Nicos Kefalas received his PhD in the History of Medicine from the University of Exeter in 2019 for his thesis ‘Healthmania: Diet, Supplements and The Pursuit of Health in America and Britain, c.1945–80’. His research interests revolve around the history of healthy eating, gender and dietary practices, and the history of supplements in popular culture.
Chris Millard is Lecturer in the History of Medicine and Medical Humanities at the University of Sheffield. He is the author of A History of Self-Harm in Britain: A Genealogy of Cutting and Overdosing (Palgrave Macmillan, 2015), has another monograph – Munchausen Syndrome: Illness and Deception in the Modern World – under contract with Polity Press and has published in a wide range of academic journals, including Medical History (2015), the British Medical Journal (2014) and History of the Human Sciences (2013).
Alex Mold is Associate Professor in History at the London School of Hygiene and Tropical Medicine, where she is also currently the Director of the Centre for History in Public Health. Dr Mold is the author of Making the Patient Consumer: Patient Organisations and Health Consumerism in Britain (Manchester University Press, 2015) and Heroin: The Treatment of Addiction in Twentieth-Century Britain (Northern Illinois University Press, 2008), and co-editor (with Virginia Berridge) of Voluntary Action and Illegal Drugs: Health and Society in Britain since the 1960s (Palgrave Macmillan, 2010) and (with Virginia Berridge and Martin Gorsky) of Public Health in History (Open University Press, 2011).

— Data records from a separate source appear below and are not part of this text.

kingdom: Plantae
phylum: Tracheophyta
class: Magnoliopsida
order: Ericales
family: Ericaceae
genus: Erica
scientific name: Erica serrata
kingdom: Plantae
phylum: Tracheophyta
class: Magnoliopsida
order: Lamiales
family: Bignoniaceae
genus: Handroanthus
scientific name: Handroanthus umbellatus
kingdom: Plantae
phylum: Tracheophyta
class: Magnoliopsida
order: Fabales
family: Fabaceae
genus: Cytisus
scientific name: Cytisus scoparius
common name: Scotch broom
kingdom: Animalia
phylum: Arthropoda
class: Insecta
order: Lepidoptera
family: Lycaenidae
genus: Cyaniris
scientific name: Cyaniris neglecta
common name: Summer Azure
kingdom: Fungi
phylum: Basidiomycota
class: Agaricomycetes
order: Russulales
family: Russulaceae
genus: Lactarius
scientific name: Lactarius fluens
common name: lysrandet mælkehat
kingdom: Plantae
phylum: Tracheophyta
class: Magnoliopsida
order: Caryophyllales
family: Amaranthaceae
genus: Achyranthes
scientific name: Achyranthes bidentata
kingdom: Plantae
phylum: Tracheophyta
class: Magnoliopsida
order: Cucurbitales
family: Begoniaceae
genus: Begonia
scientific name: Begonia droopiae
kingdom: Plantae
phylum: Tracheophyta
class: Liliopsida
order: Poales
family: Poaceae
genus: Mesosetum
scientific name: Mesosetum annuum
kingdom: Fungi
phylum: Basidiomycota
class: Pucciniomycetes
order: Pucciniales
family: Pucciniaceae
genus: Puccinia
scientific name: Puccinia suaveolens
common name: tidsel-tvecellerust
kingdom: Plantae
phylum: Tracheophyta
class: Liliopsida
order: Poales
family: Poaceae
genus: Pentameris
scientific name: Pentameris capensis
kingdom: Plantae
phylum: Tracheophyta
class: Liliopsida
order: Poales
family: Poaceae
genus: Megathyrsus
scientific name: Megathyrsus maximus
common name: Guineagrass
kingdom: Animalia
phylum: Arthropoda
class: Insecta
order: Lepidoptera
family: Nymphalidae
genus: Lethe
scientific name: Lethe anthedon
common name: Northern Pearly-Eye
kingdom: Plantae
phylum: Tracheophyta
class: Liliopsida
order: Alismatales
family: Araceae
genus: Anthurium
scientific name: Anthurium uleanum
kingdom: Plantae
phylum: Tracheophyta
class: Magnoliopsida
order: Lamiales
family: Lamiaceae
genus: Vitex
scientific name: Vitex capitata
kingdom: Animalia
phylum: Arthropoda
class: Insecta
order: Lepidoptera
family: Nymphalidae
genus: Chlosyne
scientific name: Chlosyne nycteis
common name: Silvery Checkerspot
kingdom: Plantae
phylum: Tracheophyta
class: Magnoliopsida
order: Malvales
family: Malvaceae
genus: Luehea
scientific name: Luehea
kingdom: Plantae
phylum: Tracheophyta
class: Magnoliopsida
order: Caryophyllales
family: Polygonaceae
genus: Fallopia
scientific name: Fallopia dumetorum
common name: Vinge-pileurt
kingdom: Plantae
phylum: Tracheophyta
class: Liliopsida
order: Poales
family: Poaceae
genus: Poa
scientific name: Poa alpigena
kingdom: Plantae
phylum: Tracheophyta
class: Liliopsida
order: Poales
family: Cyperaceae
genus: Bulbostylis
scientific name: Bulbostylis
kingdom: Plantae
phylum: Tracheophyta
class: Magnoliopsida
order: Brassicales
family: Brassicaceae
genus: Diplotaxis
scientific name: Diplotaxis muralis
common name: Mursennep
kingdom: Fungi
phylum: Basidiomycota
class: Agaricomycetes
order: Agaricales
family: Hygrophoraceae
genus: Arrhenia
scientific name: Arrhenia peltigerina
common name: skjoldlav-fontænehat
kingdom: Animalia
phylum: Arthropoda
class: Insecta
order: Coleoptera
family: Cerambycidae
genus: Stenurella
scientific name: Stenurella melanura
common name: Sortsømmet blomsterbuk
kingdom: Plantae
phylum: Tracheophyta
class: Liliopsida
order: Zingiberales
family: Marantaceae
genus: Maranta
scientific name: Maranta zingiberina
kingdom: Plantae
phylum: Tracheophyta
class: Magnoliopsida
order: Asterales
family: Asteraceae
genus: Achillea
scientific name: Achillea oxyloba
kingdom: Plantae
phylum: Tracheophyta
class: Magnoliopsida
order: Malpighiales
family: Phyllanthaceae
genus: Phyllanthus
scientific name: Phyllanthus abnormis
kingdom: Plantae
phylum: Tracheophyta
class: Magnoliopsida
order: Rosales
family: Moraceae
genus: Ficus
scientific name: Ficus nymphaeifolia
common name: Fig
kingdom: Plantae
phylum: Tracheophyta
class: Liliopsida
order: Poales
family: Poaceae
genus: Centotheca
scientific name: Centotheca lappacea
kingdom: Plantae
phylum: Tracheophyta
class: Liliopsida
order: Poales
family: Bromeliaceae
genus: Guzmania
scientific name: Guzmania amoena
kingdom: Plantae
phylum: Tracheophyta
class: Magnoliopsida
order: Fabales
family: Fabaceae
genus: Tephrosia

Martin D. Moore is a Research Fellow in the Wellcome Centre for Cultures and Environments of Health at the University of Exeter. He is the author of Managing Diabetes, Managing Medicine (Manchester University Press, 2019) and has publications in Social History of Medicine (2015), The Routledge History of Disease (Routledge, 2016) and Journal for the History of Medicine and Allied Sciences (2018).
Ayesha Nathoo recently completed a Wellcome Trust Research Fellowship in the Centre for Medical History, University of Exeter. She has previously held research fellowships at Clare Hall, University of Cambridge, and the Science Museum, London, and was a collaborator with the Hubbub group, the first residents of the Hub at Wellcome Collection, London (2014–16). She is the author of Hearts Exposed: Transplants and the Media in 1960s Britain (Palgrave Macmillan, 2009), and has published numerous articles and chapters, most recently in the Oxford Handbook of Meditation (Oxford University Press, 2019).
Dorothy Porter is Professor in the History of Health Sciences at the University of California, San Francisco. Professor Porter is the author of numerous monographs, including Health Citizenship: Essays on Social Medicine and Bio-medical Politics (University of California Press, 2012) and Health, Civilisation and the State: A History of Public Health from Ancient to Modern Times (Routledge, 2nd edition, 2005). Professor Porter has also edited The History of Health and the Modern State (Rodopi, 2nd edition, 2006), and (with Galen Joseph) Health Rights at the Crossroads: Women, New Science and Institutional Violence (Special Edition, Western Humanities Review, 66:3, 2012).